» DESCRIPTION OF THE TASK:
Below are some records. Pull every line that contains the word "macros".

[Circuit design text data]
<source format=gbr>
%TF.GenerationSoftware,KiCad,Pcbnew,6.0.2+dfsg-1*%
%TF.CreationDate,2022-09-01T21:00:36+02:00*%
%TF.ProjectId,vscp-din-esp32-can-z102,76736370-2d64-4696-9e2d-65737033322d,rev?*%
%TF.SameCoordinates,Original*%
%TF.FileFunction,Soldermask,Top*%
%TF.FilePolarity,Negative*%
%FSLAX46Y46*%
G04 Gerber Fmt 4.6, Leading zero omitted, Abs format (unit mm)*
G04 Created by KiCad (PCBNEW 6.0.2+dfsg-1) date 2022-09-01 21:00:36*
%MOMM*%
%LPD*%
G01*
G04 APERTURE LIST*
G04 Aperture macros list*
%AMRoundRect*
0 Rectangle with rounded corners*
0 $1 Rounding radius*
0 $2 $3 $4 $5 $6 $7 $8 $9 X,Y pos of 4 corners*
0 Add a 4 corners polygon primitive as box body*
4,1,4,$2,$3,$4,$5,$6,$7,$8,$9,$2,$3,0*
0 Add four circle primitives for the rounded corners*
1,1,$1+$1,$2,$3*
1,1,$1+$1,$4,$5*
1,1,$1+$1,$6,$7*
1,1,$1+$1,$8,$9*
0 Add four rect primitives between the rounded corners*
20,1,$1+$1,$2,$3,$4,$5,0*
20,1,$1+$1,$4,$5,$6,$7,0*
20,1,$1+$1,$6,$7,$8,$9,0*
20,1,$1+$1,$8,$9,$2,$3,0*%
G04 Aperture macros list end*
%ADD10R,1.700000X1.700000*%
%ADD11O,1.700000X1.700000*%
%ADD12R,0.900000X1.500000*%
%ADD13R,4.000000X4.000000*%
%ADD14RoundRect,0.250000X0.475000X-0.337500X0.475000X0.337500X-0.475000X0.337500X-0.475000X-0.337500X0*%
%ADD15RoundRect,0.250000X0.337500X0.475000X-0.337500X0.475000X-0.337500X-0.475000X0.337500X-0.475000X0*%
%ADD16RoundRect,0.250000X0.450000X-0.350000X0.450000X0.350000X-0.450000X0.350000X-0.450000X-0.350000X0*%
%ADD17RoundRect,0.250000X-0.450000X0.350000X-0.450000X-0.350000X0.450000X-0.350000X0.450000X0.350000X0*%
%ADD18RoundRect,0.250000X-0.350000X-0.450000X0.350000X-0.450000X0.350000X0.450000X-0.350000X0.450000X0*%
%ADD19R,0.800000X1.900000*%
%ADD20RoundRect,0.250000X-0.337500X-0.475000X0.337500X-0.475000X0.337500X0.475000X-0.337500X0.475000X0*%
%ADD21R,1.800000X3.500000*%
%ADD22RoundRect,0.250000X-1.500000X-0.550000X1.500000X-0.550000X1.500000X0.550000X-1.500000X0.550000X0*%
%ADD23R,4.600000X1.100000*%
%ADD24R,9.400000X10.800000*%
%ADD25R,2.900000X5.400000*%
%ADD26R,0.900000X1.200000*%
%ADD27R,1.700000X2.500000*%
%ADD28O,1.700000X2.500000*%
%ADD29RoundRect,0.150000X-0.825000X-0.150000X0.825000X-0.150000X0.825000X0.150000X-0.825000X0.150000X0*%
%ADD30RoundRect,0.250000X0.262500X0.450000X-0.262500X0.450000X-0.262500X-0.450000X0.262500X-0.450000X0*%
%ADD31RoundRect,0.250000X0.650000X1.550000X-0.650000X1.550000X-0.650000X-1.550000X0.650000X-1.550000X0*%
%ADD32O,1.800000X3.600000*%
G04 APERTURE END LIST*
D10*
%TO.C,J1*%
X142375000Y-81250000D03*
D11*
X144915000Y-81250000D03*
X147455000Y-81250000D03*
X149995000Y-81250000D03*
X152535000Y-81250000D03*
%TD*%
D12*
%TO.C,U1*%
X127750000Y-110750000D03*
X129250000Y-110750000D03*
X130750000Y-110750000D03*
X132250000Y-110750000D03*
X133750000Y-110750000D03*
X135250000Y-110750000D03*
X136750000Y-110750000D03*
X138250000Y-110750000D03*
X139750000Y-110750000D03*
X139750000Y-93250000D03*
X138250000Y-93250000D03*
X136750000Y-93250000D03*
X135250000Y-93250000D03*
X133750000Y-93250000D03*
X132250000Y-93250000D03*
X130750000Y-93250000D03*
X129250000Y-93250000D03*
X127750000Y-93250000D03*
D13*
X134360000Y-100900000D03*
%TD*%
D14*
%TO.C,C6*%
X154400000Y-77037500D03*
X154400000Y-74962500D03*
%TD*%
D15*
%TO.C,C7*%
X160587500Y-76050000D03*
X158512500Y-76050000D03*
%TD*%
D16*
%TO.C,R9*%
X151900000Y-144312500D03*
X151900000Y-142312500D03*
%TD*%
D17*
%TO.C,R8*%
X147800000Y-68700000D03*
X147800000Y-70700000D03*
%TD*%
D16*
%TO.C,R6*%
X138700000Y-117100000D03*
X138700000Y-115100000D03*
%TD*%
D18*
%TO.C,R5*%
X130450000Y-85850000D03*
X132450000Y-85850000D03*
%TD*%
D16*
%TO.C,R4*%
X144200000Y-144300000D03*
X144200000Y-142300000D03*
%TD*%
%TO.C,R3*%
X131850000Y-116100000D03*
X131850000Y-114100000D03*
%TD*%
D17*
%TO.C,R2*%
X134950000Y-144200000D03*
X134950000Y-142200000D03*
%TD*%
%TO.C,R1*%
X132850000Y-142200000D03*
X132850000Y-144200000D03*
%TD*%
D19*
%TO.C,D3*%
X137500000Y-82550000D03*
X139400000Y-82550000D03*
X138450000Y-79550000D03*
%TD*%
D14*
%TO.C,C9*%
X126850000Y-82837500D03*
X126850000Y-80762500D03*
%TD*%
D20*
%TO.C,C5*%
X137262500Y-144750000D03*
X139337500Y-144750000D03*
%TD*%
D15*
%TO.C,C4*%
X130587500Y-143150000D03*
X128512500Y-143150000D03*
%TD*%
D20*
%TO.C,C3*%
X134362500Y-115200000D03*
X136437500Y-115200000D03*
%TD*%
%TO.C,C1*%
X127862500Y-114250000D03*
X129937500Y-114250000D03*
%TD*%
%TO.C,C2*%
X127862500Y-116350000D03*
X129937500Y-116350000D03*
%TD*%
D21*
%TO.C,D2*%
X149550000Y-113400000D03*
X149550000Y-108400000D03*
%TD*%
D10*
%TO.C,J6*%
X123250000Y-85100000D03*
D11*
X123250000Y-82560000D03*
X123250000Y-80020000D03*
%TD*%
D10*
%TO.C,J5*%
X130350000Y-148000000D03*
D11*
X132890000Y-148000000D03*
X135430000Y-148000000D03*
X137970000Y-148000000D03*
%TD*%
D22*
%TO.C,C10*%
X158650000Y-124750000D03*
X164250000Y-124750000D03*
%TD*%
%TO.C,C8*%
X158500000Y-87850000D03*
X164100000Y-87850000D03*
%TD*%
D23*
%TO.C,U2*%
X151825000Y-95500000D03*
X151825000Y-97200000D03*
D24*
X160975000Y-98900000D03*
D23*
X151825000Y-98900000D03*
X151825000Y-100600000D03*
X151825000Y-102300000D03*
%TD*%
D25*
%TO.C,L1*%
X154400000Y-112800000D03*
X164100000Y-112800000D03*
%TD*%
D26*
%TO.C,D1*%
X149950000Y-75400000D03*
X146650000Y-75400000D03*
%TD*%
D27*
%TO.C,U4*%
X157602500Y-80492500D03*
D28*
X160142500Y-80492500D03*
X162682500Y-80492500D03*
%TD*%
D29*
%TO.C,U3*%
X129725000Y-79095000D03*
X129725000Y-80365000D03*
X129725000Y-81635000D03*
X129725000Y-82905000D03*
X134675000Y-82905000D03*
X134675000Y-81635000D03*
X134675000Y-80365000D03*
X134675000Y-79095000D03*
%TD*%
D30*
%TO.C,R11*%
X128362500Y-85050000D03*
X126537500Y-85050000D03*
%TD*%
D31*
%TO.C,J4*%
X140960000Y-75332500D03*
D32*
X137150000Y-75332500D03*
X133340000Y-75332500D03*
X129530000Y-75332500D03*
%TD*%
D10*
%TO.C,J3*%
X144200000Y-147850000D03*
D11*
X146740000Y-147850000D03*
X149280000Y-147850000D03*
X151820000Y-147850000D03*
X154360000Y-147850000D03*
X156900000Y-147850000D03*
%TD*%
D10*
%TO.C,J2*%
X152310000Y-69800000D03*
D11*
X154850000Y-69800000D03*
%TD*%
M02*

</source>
* * *
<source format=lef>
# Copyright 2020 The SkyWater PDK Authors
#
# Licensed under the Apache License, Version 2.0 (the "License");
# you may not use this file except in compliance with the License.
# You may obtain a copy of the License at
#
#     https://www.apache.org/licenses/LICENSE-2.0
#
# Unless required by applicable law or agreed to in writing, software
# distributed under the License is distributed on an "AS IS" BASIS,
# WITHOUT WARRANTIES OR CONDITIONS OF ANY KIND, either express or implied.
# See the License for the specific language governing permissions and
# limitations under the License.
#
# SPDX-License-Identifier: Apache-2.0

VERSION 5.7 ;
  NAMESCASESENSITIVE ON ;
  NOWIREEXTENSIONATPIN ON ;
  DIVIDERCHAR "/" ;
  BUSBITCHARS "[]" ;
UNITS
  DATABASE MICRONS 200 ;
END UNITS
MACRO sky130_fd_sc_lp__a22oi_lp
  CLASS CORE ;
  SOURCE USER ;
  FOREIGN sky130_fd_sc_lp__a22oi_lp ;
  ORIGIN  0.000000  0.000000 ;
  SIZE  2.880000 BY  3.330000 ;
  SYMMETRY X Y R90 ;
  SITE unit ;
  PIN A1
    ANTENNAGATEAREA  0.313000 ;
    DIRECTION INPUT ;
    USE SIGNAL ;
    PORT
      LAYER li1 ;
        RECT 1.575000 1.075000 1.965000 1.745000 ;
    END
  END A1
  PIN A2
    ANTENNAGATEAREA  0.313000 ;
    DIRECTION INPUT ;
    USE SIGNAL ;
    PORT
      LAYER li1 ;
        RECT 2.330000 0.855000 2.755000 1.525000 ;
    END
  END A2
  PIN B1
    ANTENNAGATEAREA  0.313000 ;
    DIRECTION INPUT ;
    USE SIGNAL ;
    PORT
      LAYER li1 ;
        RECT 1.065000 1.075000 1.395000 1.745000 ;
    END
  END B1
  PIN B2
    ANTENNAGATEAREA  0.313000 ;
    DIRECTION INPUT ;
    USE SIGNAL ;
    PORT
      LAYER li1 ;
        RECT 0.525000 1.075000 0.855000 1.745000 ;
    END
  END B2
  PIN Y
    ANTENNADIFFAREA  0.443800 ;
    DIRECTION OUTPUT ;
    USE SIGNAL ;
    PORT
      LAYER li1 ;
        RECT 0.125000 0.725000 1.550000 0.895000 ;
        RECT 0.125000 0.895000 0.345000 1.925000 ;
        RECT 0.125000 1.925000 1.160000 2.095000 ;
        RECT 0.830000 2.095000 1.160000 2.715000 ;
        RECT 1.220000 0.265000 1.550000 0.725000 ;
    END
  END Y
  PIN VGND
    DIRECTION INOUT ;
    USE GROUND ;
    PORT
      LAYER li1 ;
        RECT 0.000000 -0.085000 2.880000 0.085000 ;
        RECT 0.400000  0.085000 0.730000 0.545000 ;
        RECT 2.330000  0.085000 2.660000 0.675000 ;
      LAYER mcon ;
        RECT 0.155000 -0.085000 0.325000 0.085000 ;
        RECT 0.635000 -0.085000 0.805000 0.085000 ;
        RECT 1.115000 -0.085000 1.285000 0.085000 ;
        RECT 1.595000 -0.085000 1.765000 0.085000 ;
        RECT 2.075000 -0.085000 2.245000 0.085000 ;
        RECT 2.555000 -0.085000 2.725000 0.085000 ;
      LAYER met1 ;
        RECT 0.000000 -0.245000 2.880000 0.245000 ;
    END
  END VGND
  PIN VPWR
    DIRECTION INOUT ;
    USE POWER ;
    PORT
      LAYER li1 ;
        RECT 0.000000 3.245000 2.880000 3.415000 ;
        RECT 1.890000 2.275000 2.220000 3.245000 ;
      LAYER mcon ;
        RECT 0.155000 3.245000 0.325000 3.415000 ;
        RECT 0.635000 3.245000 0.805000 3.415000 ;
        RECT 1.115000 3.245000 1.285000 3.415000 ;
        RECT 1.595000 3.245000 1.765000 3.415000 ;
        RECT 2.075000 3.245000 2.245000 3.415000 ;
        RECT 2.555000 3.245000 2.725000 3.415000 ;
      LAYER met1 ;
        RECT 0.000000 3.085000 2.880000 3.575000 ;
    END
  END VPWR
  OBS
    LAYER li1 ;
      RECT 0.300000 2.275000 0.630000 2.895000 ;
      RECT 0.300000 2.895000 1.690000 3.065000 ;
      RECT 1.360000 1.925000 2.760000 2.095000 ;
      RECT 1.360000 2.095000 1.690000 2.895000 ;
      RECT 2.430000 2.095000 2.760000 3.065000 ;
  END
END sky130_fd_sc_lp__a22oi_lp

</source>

» ANSWER SPACE:
G04 Aperture macros list*
G04 Aperture macros list end*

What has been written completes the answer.